Strikingly, another study showed employees report 33% higher levels of motivation when profit is not the primary concern.
The message is clear — Individuals need to feel meaningful purpose throughout their lives, and organizations that provide the environment to enable this will thrive across the longer term.
But how can organizations – often with thousands of employees – land upon a purpose that appeals to everyone, and at multiple life stages?
That is probably impossible. But what is achievable is an organizational purpose with meaning beyond profits to broader impact — empowering employees to interpret and own their mission in a personalized way. When this is combined with an understanding of individual drivers and motivations, the results can be powerful for everyone. That is when purpose can build a strong and sustainable bridge between individuals and organizations.

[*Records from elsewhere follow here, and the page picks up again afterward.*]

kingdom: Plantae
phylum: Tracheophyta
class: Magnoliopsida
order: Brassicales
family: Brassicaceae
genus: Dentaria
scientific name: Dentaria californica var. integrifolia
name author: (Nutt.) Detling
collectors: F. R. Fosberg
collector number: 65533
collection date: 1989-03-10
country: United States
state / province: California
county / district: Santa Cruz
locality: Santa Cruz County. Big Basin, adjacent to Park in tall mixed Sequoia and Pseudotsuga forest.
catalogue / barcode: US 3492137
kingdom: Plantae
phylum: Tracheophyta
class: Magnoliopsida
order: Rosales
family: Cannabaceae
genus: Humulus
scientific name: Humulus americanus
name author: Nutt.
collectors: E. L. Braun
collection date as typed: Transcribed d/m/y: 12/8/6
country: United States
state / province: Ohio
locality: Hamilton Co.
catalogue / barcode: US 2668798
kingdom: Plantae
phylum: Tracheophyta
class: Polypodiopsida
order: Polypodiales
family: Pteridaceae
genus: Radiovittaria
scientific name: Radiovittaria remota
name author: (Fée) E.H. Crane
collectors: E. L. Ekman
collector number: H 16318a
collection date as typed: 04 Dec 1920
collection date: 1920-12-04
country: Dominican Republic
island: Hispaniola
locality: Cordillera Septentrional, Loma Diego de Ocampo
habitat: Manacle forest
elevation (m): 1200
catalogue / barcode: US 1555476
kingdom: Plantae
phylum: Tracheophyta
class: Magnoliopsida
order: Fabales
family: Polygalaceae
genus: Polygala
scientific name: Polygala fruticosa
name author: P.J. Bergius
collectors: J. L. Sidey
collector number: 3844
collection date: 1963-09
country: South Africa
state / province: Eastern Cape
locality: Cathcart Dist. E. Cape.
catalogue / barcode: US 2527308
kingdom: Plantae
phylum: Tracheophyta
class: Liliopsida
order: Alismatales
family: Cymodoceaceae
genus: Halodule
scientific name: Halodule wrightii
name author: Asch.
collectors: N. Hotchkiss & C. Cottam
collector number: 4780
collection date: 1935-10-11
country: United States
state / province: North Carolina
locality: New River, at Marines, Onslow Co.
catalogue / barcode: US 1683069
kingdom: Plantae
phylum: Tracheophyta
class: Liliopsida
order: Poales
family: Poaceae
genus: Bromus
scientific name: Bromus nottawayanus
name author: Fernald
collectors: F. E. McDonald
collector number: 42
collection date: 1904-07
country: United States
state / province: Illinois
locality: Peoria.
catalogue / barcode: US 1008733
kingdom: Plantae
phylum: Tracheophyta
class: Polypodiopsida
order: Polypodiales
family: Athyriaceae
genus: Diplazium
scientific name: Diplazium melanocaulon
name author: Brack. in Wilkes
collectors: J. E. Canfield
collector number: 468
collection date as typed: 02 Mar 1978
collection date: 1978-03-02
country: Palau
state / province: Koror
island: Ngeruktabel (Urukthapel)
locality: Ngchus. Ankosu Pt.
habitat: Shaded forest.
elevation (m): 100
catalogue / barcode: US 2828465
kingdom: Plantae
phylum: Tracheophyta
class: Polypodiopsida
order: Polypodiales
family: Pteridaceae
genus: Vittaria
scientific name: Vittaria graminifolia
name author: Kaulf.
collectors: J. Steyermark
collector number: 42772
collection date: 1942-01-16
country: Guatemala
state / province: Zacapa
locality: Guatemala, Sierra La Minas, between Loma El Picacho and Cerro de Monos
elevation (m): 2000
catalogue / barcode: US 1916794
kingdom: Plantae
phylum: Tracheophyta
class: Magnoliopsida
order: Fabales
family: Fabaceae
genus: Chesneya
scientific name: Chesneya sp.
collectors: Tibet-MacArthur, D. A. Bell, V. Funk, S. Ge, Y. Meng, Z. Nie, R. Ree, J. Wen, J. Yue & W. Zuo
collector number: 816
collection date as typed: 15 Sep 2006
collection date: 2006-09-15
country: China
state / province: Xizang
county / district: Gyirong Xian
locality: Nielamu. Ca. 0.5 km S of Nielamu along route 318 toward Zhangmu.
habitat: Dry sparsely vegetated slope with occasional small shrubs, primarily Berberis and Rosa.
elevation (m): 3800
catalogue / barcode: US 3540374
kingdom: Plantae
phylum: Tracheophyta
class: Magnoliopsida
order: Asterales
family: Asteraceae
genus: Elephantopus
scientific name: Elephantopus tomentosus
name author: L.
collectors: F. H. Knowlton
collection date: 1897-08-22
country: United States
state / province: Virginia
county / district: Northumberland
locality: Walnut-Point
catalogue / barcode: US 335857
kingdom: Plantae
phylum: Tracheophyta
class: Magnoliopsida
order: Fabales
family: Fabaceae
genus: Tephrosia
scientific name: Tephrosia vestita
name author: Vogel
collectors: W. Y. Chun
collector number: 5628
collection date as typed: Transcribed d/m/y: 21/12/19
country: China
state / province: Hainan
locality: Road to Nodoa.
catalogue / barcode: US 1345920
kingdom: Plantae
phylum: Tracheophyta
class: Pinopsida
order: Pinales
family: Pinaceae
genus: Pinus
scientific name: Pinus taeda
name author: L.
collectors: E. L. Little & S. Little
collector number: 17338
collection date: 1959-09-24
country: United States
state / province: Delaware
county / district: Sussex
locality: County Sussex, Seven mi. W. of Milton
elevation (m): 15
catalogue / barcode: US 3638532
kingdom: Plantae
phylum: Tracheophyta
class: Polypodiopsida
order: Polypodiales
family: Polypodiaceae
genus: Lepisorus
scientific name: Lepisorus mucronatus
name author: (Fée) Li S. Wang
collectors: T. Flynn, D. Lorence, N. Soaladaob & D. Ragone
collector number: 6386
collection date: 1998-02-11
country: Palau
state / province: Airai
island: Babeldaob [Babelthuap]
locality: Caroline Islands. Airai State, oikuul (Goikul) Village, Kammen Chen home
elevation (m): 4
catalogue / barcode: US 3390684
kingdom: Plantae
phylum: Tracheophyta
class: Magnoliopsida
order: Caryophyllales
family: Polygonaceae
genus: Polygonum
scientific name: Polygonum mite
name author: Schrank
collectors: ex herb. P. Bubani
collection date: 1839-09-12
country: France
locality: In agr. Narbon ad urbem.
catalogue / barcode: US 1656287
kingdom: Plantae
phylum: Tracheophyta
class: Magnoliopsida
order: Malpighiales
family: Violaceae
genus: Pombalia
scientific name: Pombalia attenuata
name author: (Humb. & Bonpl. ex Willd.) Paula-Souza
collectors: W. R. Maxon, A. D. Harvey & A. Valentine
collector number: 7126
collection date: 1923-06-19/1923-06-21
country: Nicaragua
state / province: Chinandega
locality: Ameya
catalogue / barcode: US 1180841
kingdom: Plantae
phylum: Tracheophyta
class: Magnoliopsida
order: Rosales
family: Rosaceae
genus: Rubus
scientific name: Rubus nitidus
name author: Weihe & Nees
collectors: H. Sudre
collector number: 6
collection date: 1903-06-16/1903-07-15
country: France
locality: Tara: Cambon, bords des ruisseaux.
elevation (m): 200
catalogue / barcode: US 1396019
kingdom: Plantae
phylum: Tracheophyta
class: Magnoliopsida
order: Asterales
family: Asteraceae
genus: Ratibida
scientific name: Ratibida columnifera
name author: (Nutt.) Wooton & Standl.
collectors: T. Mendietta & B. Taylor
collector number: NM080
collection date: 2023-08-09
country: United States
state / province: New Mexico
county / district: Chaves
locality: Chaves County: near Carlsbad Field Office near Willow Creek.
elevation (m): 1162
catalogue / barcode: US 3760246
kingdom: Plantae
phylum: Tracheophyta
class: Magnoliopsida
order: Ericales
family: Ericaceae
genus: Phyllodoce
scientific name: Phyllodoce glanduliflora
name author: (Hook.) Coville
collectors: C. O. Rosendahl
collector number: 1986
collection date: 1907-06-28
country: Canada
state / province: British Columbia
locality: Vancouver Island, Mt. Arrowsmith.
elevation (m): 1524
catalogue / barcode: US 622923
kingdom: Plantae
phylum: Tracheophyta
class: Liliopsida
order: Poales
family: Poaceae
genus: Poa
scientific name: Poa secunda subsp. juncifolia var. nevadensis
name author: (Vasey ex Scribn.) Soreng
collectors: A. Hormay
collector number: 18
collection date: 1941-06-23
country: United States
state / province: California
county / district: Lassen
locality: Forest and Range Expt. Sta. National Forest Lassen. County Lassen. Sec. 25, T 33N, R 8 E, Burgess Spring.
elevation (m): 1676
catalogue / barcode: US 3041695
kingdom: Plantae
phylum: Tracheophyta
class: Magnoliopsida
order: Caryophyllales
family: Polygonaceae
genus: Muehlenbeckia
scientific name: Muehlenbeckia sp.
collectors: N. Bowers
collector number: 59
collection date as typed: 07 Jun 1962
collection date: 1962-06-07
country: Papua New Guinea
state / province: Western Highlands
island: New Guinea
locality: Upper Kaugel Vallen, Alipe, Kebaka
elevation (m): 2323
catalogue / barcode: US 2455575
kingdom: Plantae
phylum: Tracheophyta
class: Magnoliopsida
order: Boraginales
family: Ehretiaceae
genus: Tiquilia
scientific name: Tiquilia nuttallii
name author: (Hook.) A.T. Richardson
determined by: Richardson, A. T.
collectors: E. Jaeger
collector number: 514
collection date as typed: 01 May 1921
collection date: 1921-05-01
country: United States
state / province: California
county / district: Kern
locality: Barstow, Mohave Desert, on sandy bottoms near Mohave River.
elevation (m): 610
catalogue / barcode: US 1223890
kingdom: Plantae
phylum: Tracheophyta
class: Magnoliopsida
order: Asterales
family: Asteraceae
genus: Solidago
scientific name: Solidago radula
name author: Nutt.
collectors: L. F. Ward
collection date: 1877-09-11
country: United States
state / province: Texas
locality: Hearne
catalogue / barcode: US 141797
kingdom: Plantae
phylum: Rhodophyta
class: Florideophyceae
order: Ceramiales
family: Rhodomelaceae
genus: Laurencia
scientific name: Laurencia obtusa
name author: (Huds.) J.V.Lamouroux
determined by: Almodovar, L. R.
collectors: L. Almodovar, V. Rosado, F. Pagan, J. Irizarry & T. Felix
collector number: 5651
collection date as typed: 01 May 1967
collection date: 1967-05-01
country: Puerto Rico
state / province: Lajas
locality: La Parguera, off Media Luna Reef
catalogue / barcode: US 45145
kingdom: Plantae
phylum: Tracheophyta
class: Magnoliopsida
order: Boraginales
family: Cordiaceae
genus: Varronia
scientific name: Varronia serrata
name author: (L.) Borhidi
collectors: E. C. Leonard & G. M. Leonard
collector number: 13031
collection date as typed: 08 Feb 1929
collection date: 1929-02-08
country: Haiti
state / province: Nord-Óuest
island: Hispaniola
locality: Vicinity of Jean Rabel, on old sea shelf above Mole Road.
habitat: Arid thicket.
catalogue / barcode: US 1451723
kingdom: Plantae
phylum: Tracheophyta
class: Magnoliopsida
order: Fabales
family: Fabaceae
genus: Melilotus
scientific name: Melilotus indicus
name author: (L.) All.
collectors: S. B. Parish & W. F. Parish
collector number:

We recently offered the UK&I team at SHL the opportunity to really understand their core motivators and drivers of purpose using our own Motivation Questionnaire. The results are fascinating. We have a team united by a desire for freedom, enjoyment, and achievement – yet with individual idiosyncrasies and personal journeys to navigate. Our next task? To find ways to enable personal and authentic connection for everyone and each team with SHL’s broader organizational purpose.